Dean could touch. Finally, tonight, he could touch all he wanted.
He parked a few spaces away and walked over to knock on his window. "Hey, baby," he said, and smiled when Cas's eyes went from startled to joyful in an instant. Cas threw the door open and grabbed him, spinning them around so Dean was crowded against the car, Cas’s hands tight on his waist.
"I missed you," Cas said, and kissed him, hard.
*******
God, he’d missed Dean. Their marathon New Year’s Eve kiss had only served to light a fire in Cas that had simmered for weeks like a low-grade fever. It was just so good to be in his arms again, to have that full mouth working against his. This beautiful, good man, his.
He thought of the Kafka quote tattooed up his right forearm: A book should be the ax for the frozen sea within us. Dean was that ax, his beauty a blade, crashing through Cas’s defenses—no, wait, fuck, he was doing it again.
He’s not a metaphor, he’s a man, he reminded himself sternly. Do him the courtesy of treating him like one.
Cas pulled back, leaving Dean gasping. “Hi,” he said. “We should probably get inside before I bend you over the hood of that behemoth of yours and ruin all our plans.”
“Right, yeah, definitely wanna avoid that horrible fate,” said Dean. “This place is ridiculous, dude! Old-timey one-percent, all the way. Have you stayed here before?”
“Nope. Never had a reason to stay overnight in this town. But you’re more than enough.”
Dean’s eyes flickered away, and Cas could almost see the gears turn, the internal struggle before he looked back at him and held his gaze. “Thanks, Cas.”
“You’re welcome. Happy birthday, Dean.”
Dean’s awe at his surroundings only continued as they wandered through the grand lobby and climbed the stairs to their room—the original master suite, still crammed with hardwood furniture, including a mammoth four-poster bed that sparked all sorts of ideas. “Dude!” Dean kept exclaiming. “Dude, there’s a fuckin’ pull chain on the toilet. We are gonna make some Victorians roll over in their graves tonight, Cas.”
“You don’t think they would approve?” Cas teased.
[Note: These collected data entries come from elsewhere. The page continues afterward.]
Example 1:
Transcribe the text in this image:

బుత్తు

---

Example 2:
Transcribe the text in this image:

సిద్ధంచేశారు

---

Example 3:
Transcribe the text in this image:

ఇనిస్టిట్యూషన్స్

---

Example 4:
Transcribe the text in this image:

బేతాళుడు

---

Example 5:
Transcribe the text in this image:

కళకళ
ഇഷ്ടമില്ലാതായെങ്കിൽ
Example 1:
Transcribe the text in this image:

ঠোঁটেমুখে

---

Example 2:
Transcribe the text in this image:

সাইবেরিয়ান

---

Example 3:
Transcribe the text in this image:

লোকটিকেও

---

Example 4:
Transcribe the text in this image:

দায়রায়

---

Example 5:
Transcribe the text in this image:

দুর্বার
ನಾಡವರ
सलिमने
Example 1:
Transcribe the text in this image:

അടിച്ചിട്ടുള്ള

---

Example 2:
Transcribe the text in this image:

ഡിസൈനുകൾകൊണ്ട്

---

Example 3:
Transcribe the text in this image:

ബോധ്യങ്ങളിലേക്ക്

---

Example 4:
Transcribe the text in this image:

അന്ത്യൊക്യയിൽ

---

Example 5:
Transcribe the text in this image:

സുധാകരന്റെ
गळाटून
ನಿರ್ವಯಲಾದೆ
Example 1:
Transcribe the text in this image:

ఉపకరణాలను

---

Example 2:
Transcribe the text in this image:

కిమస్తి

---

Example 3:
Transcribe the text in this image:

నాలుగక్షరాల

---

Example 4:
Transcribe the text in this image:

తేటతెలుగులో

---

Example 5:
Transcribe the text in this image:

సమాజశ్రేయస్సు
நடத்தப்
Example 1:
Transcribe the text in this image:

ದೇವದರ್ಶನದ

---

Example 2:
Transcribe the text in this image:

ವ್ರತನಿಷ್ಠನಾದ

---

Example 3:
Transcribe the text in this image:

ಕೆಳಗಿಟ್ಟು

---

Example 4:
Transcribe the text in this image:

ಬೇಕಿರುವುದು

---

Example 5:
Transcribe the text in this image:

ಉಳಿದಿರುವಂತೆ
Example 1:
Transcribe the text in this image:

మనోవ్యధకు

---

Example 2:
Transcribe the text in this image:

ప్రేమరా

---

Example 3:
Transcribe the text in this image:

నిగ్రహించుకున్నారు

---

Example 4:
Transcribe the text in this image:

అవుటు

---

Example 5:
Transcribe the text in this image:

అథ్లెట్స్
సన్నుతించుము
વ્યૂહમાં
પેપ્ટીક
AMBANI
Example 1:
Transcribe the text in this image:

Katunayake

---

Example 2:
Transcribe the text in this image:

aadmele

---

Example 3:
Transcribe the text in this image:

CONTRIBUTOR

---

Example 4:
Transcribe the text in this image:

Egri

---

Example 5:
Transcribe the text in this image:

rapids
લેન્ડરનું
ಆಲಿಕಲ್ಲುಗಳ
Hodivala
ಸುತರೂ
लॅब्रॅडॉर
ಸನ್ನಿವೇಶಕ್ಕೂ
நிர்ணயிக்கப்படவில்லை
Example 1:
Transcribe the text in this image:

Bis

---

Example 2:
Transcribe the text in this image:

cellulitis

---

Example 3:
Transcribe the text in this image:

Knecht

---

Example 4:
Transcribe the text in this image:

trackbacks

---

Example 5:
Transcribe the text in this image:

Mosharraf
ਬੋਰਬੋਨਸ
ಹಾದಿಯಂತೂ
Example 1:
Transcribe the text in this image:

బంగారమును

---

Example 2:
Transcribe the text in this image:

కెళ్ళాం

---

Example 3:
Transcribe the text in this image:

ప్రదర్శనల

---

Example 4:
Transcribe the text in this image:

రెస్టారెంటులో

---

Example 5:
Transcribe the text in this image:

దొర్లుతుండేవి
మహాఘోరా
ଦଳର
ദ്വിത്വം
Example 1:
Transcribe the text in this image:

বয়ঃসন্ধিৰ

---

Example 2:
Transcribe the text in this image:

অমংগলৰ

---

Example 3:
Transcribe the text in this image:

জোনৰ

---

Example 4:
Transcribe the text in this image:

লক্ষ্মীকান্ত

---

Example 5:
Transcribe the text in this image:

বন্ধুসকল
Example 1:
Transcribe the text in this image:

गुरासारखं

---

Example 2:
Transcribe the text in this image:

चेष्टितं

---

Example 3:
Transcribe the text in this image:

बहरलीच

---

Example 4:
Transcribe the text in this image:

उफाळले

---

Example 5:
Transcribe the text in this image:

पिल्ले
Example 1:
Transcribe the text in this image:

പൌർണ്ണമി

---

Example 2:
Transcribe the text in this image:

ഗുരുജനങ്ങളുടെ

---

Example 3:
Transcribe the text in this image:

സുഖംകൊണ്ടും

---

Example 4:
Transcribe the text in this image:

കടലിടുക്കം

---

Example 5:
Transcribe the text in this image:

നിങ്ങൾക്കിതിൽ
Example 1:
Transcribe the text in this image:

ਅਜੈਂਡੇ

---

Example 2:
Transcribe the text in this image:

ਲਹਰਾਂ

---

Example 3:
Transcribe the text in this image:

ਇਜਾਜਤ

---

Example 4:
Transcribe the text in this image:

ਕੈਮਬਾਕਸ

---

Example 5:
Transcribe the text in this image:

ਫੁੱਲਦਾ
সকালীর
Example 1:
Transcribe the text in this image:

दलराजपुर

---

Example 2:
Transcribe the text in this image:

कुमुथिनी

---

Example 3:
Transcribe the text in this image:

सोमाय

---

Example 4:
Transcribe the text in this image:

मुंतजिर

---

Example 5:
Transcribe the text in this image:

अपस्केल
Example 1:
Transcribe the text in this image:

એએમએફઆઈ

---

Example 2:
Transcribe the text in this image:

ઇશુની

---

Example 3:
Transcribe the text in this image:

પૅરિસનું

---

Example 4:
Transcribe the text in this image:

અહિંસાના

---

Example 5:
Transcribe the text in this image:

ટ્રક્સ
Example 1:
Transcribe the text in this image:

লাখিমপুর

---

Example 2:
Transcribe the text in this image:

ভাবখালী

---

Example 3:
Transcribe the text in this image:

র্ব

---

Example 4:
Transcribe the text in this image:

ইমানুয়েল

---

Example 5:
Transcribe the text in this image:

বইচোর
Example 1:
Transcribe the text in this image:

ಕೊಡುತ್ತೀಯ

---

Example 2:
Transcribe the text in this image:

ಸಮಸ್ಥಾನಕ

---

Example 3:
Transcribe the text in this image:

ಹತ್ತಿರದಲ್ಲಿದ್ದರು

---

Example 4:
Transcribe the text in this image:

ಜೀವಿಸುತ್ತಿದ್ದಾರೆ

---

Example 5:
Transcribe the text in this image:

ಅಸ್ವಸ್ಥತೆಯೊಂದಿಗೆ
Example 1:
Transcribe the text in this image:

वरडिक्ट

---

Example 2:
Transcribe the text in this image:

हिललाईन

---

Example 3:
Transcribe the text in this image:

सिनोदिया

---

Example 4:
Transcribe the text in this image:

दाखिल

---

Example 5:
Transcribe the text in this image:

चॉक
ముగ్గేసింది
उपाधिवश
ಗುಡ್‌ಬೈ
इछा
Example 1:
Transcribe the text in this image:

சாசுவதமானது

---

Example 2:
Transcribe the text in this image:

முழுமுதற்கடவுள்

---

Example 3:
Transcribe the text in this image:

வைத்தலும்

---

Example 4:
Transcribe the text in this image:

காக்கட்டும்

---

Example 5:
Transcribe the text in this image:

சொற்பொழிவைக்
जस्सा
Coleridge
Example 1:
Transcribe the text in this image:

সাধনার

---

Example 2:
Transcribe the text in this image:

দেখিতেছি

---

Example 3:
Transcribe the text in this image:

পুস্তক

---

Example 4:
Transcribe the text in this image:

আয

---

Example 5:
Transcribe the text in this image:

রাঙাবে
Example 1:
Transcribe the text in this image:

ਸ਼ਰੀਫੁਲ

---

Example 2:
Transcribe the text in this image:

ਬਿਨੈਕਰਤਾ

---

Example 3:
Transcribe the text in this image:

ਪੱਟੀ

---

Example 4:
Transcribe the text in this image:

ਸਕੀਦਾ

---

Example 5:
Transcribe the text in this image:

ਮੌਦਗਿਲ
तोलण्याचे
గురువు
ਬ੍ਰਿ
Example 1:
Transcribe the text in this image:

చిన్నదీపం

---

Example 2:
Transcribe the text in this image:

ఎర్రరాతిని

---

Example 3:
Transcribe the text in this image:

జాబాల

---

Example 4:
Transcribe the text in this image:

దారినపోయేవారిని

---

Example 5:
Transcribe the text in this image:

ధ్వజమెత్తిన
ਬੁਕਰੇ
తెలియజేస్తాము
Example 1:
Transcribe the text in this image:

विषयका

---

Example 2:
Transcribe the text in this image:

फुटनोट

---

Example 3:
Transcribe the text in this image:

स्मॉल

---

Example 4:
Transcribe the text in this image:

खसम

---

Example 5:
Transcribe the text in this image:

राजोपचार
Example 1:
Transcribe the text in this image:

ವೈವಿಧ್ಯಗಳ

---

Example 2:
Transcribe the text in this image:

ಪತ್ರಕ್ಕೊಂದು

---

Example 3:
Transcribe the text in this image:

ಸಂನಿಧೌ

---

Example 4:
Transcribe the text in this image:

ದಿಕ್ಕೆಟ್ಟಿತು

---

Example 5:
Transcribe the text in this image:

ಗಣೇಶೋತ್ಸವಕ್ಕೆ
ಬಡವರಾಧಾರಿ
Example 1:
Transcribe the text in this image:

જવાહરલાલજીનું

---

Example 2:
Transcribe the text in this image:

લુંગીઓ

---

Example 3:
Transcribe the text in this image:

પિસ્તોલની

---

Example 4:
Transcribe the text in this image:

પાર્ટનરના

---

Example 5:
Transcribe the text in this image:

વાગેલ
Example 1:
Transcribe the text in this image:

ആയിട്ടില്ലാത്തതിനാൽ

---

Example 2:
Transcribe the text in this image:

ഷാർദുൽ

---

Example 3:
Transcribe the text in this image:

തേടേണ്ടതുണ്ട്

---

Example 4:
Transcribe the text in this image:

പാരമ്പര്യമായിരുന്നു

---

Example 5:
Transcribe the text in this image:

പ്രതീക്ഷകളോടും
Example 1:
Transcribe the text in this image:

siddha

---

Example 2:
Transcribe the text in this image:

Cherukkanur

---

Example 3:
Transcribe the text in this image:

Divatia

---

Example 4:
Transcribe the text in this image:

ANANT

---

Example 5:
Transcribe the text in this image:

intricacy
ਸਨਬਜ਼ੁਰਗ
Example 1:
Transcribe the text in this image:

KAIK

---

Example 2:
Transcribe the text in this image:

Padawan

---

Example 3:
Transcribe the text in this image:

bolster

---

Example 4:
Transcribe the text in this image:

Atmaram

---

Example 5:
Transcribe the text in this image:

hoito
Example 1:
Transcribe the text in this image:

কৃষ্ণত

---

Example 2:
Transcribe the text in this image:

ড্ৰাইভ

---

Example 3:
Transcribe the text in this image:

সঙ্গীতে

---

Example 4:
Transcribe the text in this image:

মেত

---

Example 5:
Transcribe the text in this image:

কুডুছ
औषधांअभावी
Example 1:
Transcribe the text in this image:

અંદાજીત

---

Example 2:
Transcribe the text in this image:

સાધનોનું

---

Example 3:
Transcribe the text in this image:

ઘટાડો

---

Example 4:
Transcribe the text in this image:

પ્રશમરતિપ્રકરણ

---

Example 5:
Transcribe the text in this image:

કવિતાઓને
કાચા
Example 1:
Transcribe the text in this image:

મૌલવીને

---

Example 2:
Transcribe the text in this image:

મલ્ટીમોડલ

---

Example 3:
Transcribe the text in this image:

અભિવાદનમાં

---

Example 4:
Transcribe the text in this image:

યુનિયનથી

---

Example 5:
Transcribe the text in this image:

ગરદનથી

“Not if we do it right.” Dean gave him a glance that could only be described as “smoldering,” and the simmer in Cas’s blood was suddenly in danger of boiling over.
“Should we—should we go get dinner? Cake—or, no, pie? Birthday pie?” he blurted, unable to stop staring.
Dean stalked—stalked, like a panther, across the room, backed Cas into the fireplace and pinned him with his hips. “I hate to use a line, Cas, but you know that’s not what I’m hungry for.”
Cas whimpered in the moment before their mouths collided.